What shipwrecks, tree rings tell us about hurricanes

What shipwrecks, tree rings tell us about hurricanes

A new study led by researchers at the University of Arizona uses tree ring records combined with records of Spanish shipwrecks to show that the period from 1645 to 1715 had the fewest Caribbean hurricanes since the year 1500.

From 1645 to 1715, there was little sunspot activity and cool temperatures in the northern hemisphere. The researchers concluded that there was a 75 percent reduction in the number of Caribbean hurricanes during that same time period.

According the the lead author of the study, Valerie Trouet, an associate professor in the UA Laboratory of Tree-Ring Research, "We're the first to use shipwrecks to study hurricanes in the past. By combining shipwreck data and tree-ring data, we are extending the Caribbean hurricane record back in time and that improves our understanding of hurricane variability."

Trouet and her coauthors came up with the idea while sitting on the patio of Hotel Congress during a science conference in 2013.

Grant Harley of the University of Southern Mississippi in Hattiesburg mentioned that he had tree-ring records from the Florida Keys that went back to 1707.  He pointed out that the growth of the trees was retarded during years with hurricanes and that the reduction in growth is reflected in the annual ring of the trees.

Marta Dominguez-Delmas, a dendroarchaeologist from the University of Santiago de Compostela in Lugo, Spain, figured out when Spanish ships were built by retrieving wood from shipwrecks and dating it.

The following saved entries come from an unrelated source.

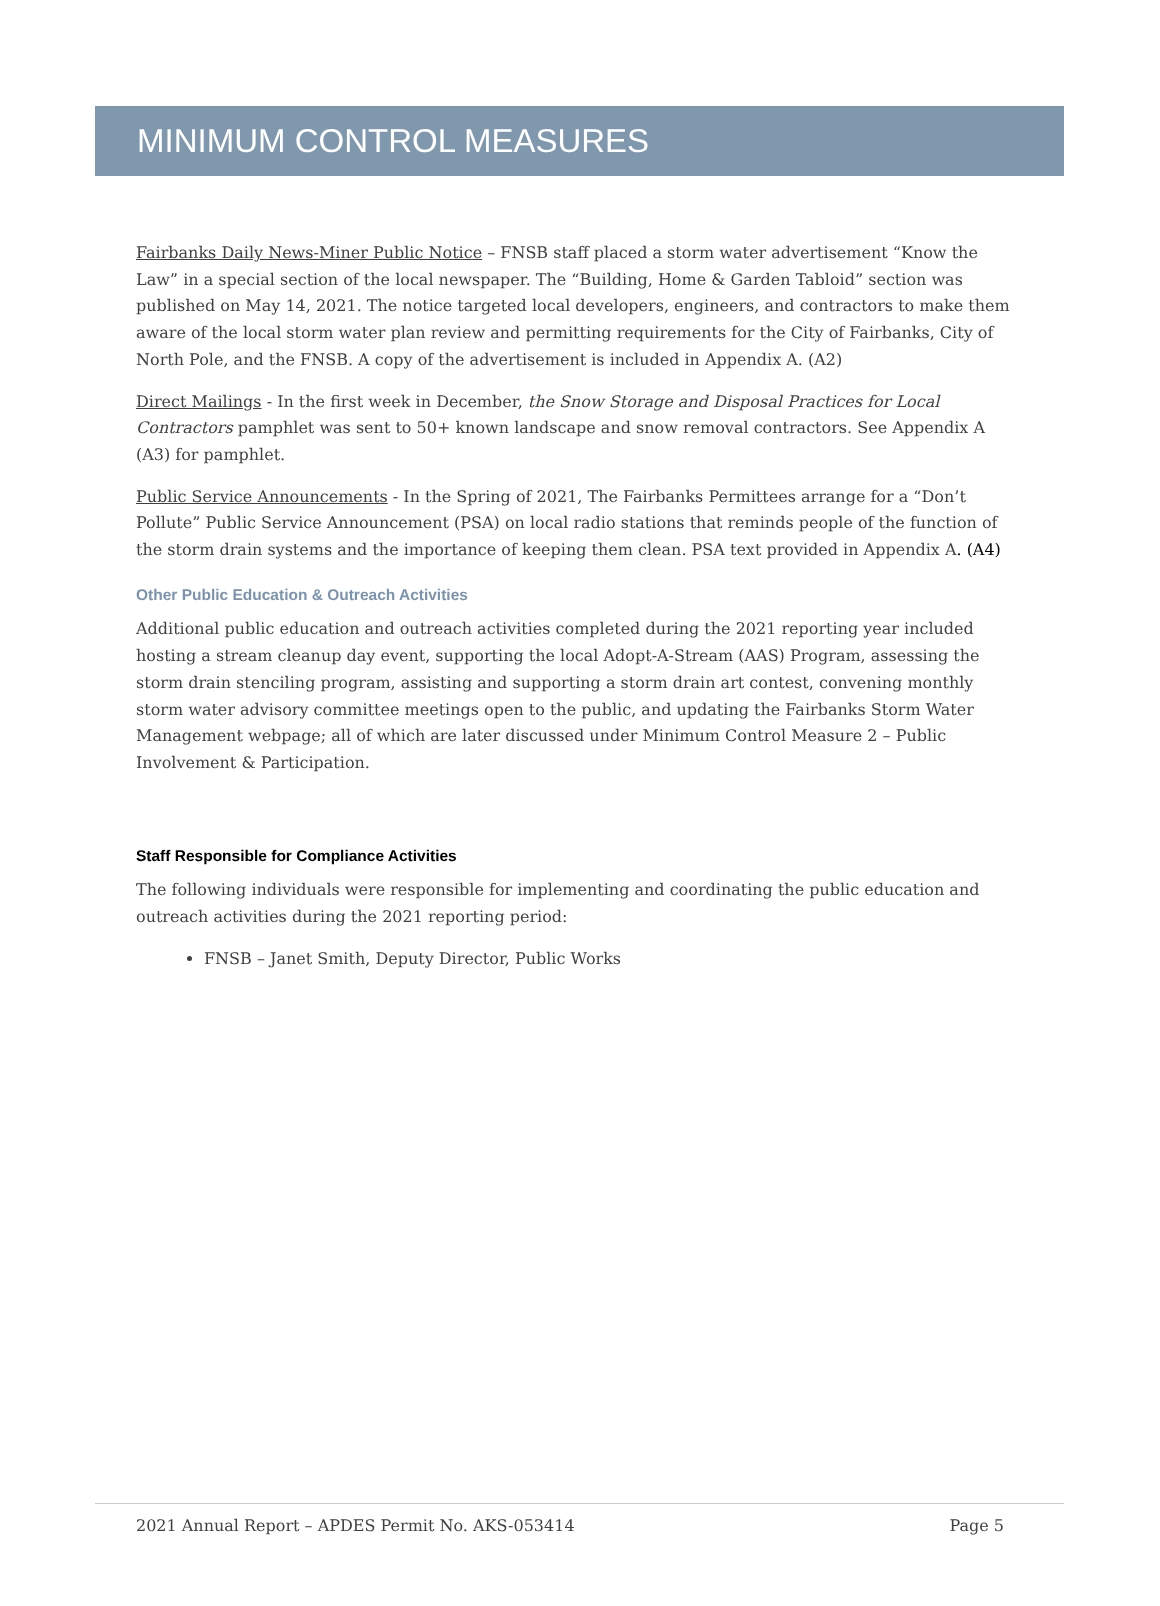MINIMUM CONTROL MEASURES
Fairbanks Daily News-Miner Public Notice – FNSB staff placed a storm water advertisement “Know the Law” in a special section of the local newspaper. The “Building, Home & Garden Tabloid” section was published on May 14, 2021. The notice targeted local developers, engineers, and contractors to make them aware of the local storm water plan review and permitting requirements for the City of Fairbanks, City of North Pole, and the FNSB. A copy of the advertisement is included in Appendix A. (A2)
Direct Mailings - In the first week in December, the Snow Storage and Disposal Practices for Local Contractors pamphlet was sent to 50+ known landscape and snow removal contractors. See Appendix A (A3) for pamphlet.
Public Service Announcements - In the Spring of 2021, The Fairbanks Permittees arrange for a “Don’t Pollute” Public Service Announcement (PSA) on local radio stations that reminds people of the function of the storm drain systems and the importance of keeping them clean. PSA text provided in Appendix A. (A4)
Other Public Education & Outreach Activities
Additional public education and outreach activities completed during the 2021 reporting year included hosting a stream cleanup day event, supporting the local Adopt-A-Stream (AAS) Program, assessing the storm drain stenciling program, assisting and supporting a storm drain art contest, convening monthly storm water advisory committee meetings open to the public, and updating the Fairbanks Storm Water Management webpage; all of which are later discussed under Minimum Control Measure 2 – Public Involvement & Participation.
Staff Responsible for Compliance Activities
The following individuals were responsible for implementing and coordinating the public education and outreach activities during the 2021 reporting period:
FNSB – Janet Smith, Deputy Director, Public Works
2021 Annual Report – APDES Permit No. AKS-053414 Page 5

The team used ship logs and data from several books that documented shipwrecks in the Caribbean to compile a list of ships that had wrecked during the hurricane seasons between the years of 1495 and 1825. The team found that the hurricane patterns from the shipwreck database closely matched the tree-ring information that Harley provided. They also compared the tree-ring data to the hurricane records kept by the U.S. government from 1850 through 2009 and found that the patterns matched nicely there as well.

When they compared the tree-ring and shipwreck data, the researchers discovered that there was a 75 percent reduction in hurricane activity between the years of 1645 and 1715.  This is a time period known as the Maunder Minimum, which is a time when there was low sunspot activity.  Since the Earth receives less solar radiation during periods of low sunspot activity, the Northern Hemisphere was cooler during that period.

Proving that there was a 75 percent reduction in hurricane activity during a time when there was less incoming solar radiation will help scientists to better understand the influence of large changes in solar intensity on hurricane activity.